Big M: good in practice, bad in theory, and ugly numerically!

If you have seen or modeled enough optimization problems, you probably came across or felt the need for some big Ms: very large coefficients used as a proxy for infinity. Most often, a big M is used along with a binary variable to turn constraints on or off.

In scheduling, for example, you may use a binary variable y to decide if a job i ends before another job j (e_i ≤ s_j) when y=1 or vice-versa (e_j ≤ s_i) when y=0. We use M to make the right-hand side of the inactive constraint so large that it becomes irrelevant:

e_i ≤ s_j + M (1-y)
e_j ≤ s_i + M y

You may like it or not, but no one can be indifferent to big Ms. In fact, many regular attendees and some speakers of the upcoming 2017 MIP workshop have written about it:

• Bob Fourer stressed that M should be “sufficiently big”.
• Paul Rubin cautioned that, if M is too big, it can make the problem ill-conditioned.
• Marc-Andre Carle argued it worsens branch-and-bound by deteriorating bounds.
• Austin Buchanan showed that larger big M-free formulations can be solved faster.

Now…
How bad are the bounds of a linear relaxation with big M constraints?

The. Worst.

You can think of a mixed-integer linear program as a disjunctive program: the union of all linear programs corresponding to fixing the integer variables to every possible value. Ideally, you want the linear relaxation of mixed-integer linear program to be as close as possible to the convex hull of such a union of polyhedra. However, disjunctions represented via big M constraints are as good as nothing for the linear relaxation:

We can see that with a numerical example describing the figure above:

x + y ≤ 1       or       x + y ≥ 5
0 ≤ x ≤ 3
0 ≤ y ≤ 3

We can formulate the disjunction as

x + y ≤ 1 + M z
x + y ≥ 5 – M (1-z)
z ∈ {0, 1}

In this case, M=5 is the smallest valid value for the domains of x and y.

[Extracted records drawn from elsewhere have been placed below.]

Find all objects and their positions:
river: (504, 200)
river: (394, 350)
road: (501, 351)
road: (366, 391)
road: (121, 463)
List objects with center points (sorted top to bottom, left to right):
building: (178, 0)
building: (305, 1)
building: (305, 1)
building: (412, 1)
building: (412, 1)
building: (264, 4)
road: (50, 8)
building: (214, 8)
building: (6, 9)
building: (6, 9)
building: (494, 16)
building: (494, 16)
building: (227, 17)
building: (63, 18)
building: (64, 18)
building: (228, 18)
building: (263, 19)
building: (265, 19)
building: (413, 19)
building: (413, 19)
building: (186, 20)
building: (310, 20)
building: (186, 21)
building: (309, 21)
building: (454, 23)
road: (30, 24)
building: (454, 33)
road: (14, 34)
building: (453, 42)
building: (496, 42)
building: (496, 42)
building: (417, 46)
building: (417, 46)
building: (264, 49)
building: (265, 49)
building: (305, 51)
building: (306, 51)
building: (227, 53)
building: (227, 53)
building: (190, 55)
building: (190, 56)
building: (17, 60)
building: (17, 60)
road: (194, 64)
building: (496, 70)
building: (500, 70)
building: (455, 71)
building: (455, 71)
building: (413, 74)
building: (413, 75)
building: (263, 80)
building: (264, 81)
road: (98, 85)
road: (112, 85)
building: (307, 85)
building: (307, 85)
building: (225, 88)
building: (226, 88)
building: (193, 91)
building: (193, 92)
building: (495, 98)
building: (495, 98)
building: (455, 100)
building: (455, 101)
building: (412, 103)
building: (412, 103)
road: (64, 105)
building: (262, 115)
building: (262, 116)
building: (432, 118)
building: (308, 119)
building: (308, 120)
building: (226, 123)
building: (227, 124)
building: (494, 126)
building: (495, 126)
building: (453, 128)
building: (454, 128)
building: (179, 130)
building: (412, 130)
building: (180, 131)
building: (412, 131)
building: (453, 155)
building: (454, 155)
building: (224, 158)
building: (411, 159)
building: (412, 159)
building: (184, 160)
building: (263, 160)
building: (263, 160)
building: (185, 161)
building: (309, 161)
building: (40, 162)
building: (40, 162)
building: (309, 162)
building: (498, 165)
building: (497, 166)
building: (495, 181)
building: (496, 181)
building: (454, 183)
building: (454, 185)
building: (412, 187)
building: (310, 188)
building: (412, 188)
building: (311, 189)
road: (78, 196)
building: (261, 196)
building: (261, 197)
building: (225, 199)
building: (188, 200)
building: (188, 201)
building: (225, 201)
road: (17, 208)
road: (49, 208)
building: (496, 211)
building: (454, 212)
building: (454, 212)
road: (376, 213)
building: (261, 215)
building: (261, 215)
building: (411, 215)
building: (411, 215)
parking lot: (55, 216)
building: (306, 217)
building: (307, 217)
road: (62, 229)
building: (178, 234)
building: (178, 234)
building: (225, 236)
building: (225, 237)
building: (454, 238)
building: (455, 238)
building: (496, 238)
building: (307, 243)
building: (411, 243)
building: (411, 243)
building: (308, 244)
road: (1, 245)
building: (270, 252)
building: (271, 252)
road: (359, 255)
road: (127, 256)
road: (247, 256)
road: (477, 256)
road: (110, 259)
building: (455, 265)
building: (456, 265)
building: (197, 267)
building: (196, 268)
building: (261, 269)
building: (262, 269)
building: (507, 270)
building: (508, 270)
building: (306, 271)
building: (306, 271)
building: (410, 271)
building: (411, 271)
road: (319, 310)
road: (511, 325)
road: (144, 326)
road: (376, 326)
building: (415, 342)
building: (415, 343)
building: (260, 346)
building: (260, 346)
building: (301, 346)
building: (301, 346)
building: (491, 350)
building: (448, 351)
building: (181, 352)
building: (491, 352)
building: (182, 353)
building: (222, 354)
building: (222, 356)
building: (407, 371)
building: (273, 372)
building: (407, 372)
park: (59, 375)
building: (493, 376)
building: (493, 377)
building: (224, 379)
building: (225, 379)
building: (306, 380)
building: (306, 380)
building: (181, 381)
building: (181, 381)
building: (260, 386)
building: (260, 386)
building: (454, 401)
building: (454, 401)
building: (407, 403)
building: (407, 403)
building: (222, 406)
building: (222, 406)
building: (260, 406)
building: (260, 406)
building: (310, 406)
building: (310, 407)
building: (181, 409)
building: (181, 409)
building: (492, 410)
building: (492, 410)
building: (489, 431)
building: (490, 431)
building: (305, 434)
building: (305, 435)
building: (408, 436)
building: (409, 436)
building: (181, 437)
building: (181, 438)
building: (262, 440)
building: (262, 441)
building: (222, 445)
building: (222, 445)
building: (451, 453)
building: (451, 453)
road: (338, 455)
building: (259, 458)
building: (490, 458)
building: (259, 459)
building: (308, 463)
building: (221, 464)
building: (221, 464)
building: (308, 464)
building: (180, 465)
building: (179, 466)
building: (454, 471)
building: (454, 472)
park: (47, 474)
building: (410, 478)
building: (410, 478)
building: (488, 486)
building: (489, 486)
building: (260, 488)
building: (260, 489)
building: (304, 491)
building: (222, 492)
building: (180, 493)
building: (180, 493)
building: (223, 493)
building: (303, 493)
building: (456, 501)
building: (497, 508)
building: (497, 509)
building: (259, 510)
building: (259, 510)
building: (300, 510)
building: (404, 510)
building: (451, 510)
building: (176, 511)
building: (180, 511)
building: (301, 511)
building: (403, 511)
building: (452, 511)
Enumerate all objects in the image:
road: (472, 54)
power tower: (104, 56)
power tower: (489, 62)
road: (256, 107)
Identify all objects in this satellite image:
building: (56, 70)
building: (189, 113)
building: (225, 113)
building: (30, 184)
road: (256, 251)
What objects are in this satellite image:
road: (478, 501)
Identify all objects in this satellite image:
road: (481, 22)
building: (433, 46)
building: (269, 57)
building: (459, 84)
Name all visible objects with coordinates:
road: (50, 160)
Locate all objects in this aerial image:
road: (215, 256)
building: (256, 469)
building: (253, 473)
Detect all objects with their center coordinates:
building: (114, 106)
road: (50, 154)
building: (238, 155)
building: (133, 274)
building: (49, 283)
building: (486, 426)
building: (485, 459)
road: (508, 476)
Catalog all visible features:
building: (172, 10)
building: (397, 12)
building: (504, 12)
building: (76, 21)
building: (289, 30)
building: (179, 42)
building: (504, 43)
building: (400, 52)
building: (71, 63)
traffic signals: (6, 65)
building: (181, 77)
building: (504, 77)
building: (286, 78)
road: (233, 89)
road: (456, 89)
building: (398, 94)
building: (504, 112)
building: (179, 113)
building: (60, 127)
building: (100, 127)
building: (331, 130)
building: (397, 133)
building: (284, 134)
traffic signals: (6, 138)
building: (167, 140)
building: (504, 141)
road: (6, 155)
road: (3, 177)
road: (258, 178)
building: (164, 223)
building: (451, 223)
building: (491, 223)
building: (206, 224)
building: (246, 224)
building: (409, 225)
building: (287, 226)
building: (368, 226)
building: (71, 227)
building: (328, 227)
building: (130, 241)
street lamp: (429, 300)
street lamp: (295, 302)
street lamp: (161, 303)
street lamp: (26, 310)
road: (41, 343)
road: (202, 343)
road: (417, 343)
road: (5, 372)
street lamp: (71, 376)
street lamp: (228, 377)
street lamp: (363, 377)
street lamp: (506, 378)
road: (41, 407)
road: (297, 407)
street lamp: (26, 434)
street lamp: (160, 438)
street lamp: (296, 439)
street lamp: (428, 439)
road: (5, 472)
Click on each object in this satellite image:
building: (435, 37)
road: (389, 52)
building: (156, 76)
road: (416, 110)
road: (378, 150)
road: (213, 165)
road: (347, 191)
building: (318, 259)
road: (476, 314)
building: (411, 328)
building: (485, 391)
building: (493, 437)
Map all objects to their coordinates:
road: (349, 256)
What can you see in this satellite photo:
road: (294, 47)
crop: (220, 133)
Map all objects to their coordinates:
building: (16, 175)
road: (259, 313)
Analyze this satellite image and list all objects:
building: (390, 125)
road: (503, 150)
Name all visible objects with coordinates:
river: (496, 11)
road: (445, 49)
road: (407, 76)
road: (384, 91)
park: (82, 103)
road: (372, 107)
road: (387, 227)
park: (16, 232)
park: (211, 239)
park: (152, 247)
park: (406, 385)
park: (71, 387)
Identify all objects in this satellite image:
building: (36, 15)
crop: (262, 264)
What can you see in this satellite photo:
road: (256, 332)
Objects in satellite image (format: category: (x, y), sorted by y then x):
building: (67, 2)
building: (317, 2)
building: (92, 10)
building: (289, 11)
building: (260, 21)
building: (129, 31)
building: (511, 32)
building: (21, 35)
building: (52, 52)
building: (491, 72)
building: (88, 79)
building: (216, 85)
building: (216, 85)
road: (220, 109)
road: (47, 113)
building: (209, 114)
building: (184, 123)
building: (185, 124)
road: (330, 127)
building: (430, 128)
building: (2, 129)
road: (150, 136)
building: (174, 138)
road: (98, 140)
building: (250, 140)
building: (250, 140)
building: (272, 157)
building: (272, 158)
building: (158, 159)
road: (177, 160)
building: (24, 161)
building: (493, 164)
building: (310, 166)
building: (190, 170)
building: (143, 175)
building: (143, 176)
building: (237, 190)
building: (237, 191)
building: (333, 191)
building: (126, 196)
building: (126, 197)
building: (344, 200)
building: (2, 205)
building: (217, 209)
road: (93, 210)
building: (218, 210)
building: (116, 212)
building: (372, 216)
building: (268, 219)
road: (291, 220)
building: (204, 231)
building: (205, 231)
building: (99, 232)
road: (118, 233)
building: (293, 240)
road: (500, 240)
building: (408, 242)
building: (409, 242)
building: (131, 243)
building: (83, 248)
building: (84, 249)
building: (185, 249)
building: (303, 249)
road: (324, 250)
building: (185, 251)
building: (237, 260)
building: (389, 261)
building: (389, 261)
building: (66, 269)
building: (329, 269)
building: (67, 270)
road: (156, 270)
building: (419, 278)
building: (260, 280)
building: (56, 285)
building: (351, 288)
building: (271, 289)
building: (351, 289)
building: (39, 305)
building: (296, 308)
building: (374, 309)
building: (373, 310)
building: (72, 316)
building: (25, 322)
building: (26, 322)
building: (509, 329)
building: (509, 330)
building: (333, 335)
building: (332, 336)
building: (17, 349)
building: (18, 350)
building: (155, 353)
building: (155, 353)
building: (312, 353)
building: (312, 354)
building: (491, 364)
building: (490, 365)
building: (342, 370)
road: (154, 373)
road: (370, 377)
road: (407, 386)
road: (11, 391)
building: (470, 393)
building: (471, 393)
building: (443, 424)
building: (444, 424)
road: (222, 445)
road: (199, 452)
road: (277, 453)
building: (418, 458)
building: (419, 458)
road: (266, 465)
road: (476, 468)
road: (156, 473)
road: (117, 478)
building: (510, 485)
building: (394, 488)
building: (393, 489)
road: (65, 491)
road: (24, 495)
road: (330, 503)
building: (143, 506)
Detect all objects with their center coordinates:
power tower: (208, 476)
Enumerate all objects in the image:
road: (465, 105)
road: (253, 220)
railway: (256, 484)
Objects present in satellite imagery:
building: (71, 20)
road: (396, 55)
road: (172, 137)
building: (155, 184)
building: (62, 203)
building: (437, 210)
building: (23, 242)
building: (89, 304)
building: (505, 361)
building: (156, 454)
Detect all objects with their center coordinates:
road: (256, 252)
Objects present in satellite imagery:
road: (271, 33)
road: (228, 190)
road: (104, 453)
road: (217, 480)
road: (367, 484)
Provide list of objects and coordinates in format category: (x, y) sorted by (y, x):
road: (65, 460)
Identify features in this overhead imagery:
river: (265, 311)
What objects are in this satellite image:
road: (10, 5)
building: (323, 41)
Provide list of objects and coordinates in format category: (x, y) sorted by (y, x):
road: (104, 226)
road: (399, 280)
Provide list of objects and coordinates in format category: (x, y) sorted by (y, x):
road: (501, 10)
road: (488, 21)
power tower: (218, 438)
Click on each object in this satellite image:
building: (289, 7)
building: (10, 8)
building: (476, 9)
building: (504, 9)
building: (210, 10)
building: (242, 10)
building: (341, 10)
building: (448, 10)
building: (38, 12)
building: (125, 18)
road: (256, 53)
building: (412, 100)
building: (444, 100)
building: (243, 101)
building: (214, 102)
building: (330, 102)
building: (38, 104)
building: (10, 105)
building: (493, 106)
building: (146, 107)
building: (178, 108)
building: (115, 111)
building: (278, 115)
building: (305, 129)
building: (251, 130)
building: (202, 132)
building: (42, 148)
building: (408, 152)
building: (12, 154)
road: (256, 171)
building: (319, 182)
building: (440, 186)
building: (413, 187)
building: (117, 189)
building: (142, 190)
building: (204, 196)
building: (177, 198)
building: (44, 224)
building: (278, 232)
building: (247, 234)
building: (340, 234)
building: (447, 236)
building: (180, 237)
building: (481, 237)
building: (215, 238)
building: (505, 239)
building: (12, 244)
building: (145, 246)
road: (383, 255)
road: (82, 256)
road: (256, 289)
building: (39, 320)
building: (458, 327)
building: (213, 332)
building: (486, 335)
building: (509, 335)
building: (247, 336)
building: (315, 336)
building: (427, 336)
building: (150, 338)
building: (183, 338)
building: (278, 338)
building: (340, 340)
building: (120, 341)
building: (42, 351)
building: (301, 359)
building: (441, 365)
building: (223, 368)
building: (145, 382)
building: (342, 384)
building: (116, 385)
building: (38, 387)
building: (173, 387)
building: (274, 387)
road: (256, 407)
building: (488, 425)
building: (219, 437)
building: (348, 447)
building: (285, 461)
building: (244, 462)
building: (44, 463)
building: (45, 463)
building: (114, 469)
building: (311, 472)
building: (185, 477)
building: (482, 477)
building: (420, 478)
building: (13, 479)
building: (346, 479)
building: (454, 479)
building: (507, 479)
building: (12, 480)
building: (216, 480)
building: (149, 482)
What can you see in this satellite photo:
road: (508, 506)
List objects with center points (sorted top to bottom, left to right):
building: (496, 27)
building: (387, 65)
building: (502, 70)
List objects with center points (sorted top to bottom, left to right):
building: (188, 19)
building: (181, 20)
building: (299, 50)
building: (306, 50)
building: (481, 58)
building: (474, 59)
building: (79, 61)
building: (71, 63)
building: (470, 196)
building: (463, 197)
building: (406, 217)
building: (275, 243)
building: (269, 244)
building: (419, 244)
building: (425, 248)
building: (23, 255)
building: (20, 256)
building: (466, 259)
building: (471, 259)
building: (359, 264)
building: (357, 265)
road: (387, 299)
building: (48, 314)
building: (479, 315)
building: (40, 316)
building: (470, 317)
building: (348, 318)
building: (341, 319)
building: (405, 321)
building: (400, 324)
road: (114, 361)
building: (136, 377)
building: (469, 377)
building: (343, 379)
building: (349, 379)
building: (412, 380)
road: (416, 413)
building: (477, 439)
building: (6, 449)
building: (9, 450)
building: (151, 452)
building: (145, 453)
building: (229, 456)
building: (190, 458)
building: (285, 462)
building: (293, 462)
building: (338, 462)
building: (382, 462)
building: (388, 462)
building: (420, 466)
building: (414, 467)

However, here is what happens if we project out the binary variable z by Fourier-Motzkin elimination:

(x+y-1)/5 ≤ z
(x+y)/5 ≥ z

---

(x+y)/5 ≥ (x+y-1)/5

The big M constraints vanish in the projection and we are left with the bounds of x and y.

Now…
Is there a way around it?

Yes! And no…

In theory, you can describe the convex hull by lifting the formulation to a much larger space, where we explicitly combine points from different polyhedra. However, the size of the formulation quickly explodes: if you could represent your terms by switching through n pairs of big M constraints, this tighter relaxation will be 2ⁿ times larger.

Update: After this post was published, Hassan Hijazi pointed out to his recent work on representing the convex hull in the space of the original variables.